Platform: [Kaggle](https://www.kaggle.com/competitions/2024-datalab-cup1)

Student Name: Sao Hsuan Lin (林劭軒)

Student ID: 113062532

## Data Preprocessing

I have written a library for extracting features from the html data.

In short, the library does:
- Read the input csv file
- Extract features from each row in parallel using `multiprocessing`
- Cache the extracted features to an other csv file

The features I extracted are:
- Datetime
  - Extract year, month, day, hour, weekday, minute, second from the `time` tag.
- Channel
  - Extract the `data-channel` attribute from the `article` tag.
- Categories
  - Extract the `href` attribute from the `a` tag under tag `footer` with class `article-topics`.
  - Since each row may have multiple categories, I encode with multi-hot encoding.
  - Besides, the number of categories is too large, so the library allows to set a threshold to filter out categories with low frequency.
- Token Count
  - Count the number of tokens of the given selector.
  - Variants
    - Token count
    - Unique token count
    - Non-stopword token count
    - Non-stopword unique token count
- TextBlob
  - Sentiment polarity and subjectivity of the given selector.
- SentimentIntensityAnalyzer.polarity_scores
  - neg, neu, pos, compound of the given selector.
- textstat.flesch_reading_ease
  - The readability of the given selector.

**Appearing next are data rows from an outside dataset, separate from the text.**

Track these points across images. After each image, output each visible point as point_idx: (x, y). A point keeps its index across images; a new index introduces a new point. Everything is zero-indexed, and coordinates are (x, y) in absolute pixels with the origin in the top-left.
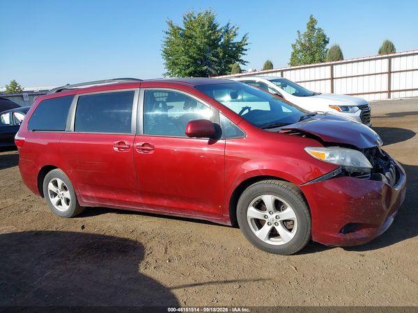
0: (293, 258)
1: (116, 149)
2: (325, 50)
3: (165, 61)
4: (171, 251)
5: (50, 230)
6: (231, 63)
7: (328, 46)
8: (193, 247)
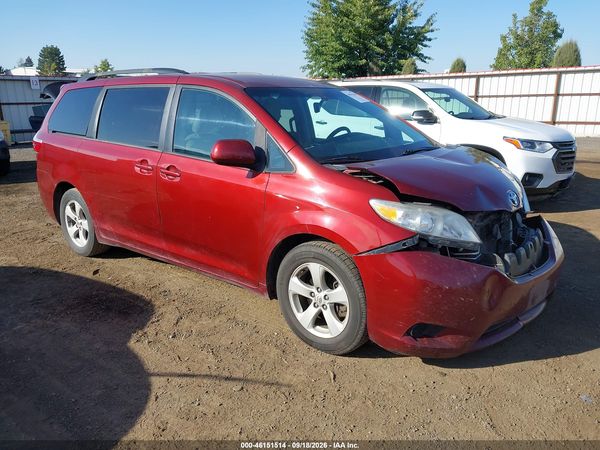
0: (341, 360)
1: (137, 169)
2: (554, 49)
3: (306, 48)
4: (186, 323)
5: (56, 269)
6: (404, 57)
7: (560, 43)
8: (217, 322)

Plot of top 100 correlation of features with the target:

![image.png](attachment:image.png)

## Model

Models tested:
- `LogisticRegression`
- `CatBoostClassifier`
- `XGBClassifier`
- `LGBMClassifier`
- `VotingClassifier`
  - Base models: `LogisticRegression`, `CatBoostClassifier`, `XGBClassifier`, `LGBMClassifier`


## Infrastructure

- To perform multiple experiments with fine logging, I use `mlflow` to log the experiment results.
  - The components are `mlflow`, `postgresql`, `minio`
  - Built with `docker-compose`
  - [github (dasbd72/ml-infra)](https://github.com/dasbd72/ml-infra)
- Each cross-validation result is logged to the `mlflow` server.
- Each fold result is logged as a child run of the parent cross-validation run.
- Runs
  
   ![image.png](attachment:image.png)


## Training and Evaluation

1. Pick the features to use
   - Though I have extracted many features, I only use a few of them.
   - I chose which features to use by training multiple models and comparing the performance using different features combinations, each model training are evaluated with 5-fold cross-validation.
   - Final features chosen:
     - `year`, `month`, `day`, `hour`, `weekday`
     - `channel`
     - `categories`
2. Base model hyperparameter tuning
   - I use `ParameterGrid` to search for the best hyperparameters for each base model.
   - The hyperparameters are searched with 5-fold cross-validation.
   - Implemented myself to make use of both parallelism and mlflow logging.
3. Applying base models in VotingClassifier
    - Use the best hyperparameters found in the previous step for the base models.
    - Train the `VotingClassifier` with the models.
    - Tries different combinations of the base models.
    - The best combination is 2 `XGBClassifier` and 3 `LGBMClassifier`.

## Conclusions

- About features
  - **The most important, more features do not always mean better.**
  - Tried one-hot encoding weekday and month, but the performance is worse than using them as numerical features.
- Engineering
  - Having nice infrastructure helps a lot in managing experiments, saves lots of time.
  - Writing good libraries for feature extraction (cachine and parallelism) can save time and make the notebooks cleaner.
- Model selection
  - The gradient boosting family models are so powerful.
  - Cross-validation is important to avoid overfitting on part of the validation set, although it is time-consuming, it is worth it.